*Bereitgestellter Text:*
● ● ● ● ●
Der Aachener Bischof Helmut Dieser, einer der Vorsitzenden des Forums, betonte, Sexualität werde in dem Beitrag am Evangelium orientiert verstanden als "Sprache und Vollzug der Liebe". Damit bleibe man der christlichen Tradition treu. Sexualität mache Menschen "fähig zur sakramental unauflöslichen Ehe", die "wir ungebrochen jungen Menschen empfehlen wollen". Zugleich müsse der "übergroße Vorwurf" überwunden werden, die Kirche diskriminiere Menschen, "die nicht zur Ehe fähig sind".

Auch eine gleichgeschlechtliche Beziehung könne zu einem Weg der Nachfolge Christi werden, sagte Dieser. Dann aber müssten sie auch "einen Segen empfangen können, ohne eine Analogie zum Ehesakrament zu ziehen". Für einen solchen Segen hätten sich gerade erst 13.000 Menschen bei einer Unterschriftenaktion ausgesprochen.

Birgit Mock, ebenfalls Vorsitzende des Forums zur Sexualität, betonte: "Wir dürfen keinen Menschen von der Liebe Gottes trennen. Wir wünschen uns sichtbare Zeichen dieser Erkenntnis."

 

"Gott, mach, dass ich nicht so bin"

 

Er habe die katholische Sexualmoral als "toxisch" erfahren, berichtete Hendrik Johannemann, der sich in der Synodalversammlung dazu bekannte, schwul zu sein. Obschon er in einem liebevollen Elternhaus aufgewachsen sei, habe er immer wieder gebetet: "Gott mach, dass ich nicht so bin." Die Bischöfe rief er dazu auf, "Menschen wie mir eine solche Kindheit nicht noch einmal zuzumuten". Zugleich frage er sich, warum er mit seinem Partner keine sakramentale Ehe eingehen könne.

Auch dem in mehreren Jugendverbänden aktiven Synodalen Lukas Färber ging das Grundlagenpapier des Forums nicht weit genug: "Mir fehlt das Bewusstsein für LGBTIQ*-Menschen." Wenn Diskriminierung wirklich enden solle, müsse auch in der katholischen Kirche eine "Ehe für alle" möglich sein: "Möchten wir eine Kirche der Diskriminierung und der Gewalt oder eine der Gerechtigkeit im Sinn Jesu sein?", fragte er.

 

Kohlgraf: Homosexuelle sind nicht "die da"

 

Für eine positive Sicht auf Homosexualität sprach sich zwar auch der Speyerer Bischof Karl-Heinz Wiesemann aus. Dass die katholische Lehre von der Sakramentalität der Ehe nicht-heterosexuelle Personen diskriminiere, sehe er nicht so. Bei der Ehe zwischen Mann und Frau handele es sich um "etwas ganz Grundlegendes der Kirche". Wiesemann äußerte auch die Sorge, ob eine Reform der Sexuallehre wirklich von allen akzeptiert würde.
● ● ● ● ●
*Aufgabe 1:* Gib den bereitgestellten Text von „Der Aachener Bischof“ bis einschließlich „einer Unterschriftenaktion ausgesprochen.“ noch einmal wieder und ersetze darin „Segen“ durch „Zuspruch“.
*Aufgabe 2:* Wie bezeichnet Karl-Heinz Wiesemann laut dem bereitgestellten Text die Ehe zwischen Mann und Frau?
● ● ● ● ●
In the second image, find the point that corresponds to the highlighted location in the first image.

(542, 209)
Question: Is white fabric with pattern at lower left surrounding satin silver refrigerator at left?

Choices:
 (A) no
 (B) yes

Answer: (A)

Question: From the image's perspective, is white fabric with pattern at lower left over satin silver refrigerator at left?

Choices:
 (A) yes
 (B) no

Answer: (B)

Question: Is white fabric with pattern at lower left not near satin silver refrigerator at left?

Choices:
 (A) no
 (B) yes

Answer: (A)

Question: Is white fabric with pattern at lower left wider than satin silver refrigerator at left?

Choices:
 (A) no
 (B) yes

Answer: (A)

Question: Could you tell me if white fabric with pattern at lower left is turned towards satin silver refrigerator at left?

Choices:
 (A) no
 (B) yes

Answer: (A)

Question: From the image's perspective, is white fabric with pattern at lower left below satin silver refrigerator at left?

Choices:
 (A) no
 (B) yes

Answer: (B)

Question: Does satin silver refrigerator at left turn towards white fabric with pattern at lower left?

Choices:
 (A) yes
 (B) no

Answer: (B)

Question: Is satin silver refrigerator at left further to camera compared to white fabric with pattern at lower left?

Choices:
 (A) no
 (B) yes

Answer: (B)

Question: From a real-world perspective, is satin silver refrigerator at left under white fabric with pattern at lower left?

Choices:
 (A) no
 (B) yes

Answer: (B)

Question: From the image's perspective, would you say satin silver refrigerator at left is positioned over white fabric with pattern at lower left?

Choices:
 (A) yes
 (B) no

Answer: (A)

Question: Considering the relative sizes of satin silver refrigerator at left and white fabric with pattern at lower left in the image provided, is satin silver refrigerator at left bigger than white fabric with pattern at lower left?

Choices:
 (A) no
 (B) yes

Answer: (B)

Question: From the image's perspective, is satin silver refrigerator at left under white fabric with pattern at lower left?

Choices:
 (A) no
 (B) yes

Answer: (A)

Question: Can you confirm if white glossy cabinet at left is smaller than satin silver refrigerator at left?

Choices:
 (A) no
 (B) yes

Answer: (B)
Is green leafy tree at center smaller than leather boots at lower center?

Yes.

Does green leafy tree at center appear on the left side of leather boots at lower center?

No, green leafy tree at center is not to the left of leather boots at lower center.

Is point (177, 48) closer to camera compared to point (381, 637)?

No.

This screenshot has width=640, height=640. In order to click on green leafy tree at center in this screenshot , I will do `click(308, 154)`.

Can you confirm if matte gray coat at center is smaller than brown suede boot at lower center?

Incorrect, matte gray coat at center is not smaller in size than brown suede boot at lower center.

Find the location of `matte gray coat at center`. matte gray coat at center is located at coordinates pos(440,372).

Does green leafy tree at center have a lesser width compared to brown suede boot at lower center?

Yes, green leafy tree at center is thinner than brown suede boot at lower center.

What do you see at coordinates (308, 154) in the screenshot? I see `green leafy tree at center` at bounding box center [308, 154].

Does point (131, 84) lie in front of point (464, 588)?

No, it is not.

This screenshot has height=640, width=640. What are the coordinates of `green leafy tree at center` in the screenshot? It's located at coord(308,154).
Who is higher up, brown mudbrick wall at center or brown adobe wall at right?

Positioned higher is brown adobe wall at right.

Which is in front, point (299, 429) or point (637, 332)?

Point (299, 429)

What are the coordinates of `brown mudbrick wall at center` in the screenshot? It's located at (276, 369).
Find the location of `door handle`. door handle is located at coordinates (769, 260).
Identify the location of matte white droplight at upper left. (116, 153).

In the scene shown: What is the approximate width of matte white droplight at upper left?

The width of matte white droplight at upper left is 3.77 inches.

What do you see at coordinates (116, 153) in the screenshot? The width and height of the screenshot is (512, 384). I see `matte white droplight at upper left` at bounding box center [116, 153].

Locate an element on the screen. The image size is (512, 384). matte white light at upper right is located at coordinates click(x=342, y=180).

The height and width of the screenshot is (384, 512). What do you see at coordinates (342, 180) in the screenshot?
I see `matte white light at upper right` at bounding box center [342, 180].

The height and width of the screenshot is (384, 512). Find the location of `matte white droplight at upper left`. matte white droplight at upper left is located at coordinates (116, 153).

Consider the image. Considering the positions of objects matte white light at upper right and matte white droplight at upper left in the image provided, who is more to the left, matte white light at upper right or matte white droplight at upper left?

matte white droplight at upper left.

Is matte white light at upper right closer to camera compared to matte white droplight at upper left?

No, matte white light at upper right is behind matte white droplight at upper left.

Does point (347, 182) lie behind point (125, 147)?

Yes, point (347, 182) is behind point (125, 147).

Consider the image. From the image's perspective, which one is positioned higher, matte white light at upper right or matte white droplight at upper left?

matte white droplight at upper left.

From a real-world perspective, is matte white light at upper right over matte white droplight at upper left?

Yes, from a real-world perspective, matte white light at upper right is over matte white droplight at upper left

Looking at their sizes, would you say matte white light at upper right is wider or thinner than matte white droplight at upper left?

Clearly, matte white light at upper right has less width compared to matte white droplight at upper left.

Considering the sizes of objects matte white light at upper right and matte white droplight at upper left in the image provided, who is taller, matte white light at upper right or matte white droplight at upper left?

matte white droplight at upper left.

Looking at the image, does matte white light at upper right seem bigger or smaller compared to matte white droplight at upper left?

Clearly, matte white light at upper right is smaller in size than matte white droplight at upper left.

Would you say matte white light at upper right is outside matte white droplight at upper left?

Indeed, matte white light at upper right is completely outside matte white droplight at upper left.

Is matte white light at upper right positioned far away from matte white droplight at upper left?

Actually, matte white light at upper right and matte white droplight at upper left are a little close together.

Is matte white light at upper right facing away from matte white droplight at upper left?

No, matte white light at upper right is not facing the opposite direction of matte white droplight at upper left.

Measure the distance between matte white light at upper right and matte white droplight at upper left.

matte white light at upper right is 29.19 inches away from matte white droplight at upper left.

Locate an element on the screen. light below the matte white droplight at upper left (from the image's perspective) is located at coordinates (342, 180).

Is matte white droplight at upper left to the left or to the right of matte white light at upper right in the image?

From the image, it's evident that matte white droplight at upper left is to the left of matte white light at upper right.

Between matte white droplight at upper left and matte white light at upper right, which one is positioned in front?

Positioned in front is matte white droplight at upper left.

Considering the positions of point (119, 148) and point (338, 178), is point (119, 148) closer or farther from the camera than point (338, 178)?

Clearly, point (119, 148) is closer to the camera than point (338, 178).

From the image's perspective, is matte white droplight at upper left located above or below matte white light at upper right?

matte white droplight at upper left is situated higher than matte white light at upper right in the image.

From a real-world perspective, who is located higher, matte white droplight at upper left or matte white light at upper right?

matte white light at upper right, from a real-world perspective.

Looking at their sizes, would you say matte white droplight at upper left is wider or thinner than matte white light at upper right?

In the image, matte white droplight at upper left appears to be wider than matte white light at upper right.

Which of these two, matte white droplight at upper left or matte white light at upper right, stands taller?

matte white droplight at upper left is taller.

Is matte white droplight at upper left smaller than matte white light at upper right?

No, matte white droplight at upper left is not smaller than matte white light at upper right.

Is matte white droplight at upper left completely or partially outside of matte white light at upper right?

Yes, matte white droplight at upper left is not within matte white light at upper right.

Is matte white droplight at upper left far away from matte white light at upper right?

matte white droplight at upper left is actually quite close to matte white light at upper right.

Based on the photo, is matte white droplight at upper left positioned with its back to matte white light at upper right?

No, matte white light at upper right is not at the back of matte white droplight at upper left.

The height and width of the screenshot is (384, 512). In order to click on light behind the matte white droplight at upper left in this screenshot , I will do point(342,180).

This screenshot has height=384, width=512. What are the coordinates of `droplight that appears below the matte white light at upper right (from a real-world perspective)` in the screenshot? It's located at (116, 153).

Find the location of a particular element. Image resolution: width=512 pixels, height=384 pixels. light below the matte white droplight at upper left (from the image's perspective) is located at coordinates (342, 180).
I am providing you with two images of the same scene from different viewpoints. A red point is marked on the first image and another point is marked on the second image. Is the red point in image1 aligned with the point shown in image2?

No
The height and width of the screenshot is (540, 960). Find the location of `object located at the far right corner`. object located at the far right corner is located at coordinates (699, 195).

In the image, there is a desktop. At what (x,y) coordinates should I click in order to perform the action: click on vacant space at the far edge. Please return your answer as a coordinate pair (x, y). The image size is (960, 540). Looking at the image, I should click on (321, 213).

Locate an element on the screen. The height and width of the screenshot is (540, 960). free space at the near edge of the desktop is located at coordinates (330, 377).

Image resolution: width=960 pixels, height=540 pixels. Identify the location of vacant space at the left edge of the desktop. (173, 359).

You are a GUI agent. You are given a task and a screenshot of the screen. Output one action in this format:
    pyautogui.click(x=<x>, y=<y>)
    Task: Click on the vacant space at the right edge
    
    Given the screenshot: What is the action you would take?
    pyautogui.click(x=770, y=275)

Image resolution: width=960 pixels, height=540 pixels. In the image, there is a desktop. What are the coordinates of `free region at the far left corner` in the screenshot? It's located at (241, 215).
● ● ● ● ●
*Vollständige Ausgabe 1:*
Der Aachener Bischof Helmut Dieser, einer der Vorsitzenden des Forums, betonte, Sexualität werde in dem Beitrag am Evangelium orientiert verstanden als "Sprache und Vollzug der Liebe". Damit bleibe man der christlichen Tradition treu. Sexualität mache Menschen "fähig zur sakramental unauflöslichen Ehe", die "wir ungebrochen jungen Menschen empfehlen wollen". Zugleich müsse der "übergroße Vorwurf" überwunden werden, die Kirche diskriminiere Menschen, "die nicht zur Ehe fähig sind".

Auch eine gleichgeschlechtliche Beziehung könne zu einem Weg der Nachfolge Christi werden, sagte Dieser. Dann aber müssten sie auch "einen Zuspruch empfangen können, ohne eine Analogie zum Ehesakrament zu ziehen". Für einen solchen Zuspruch hätten sich gerade erst 13.000 Menschen bei einer Unterschriftenaktion ausgesprochen.

*Vollständige Ausgabe 2:* Als „etwas ganz Grundlegendes der Kirche“.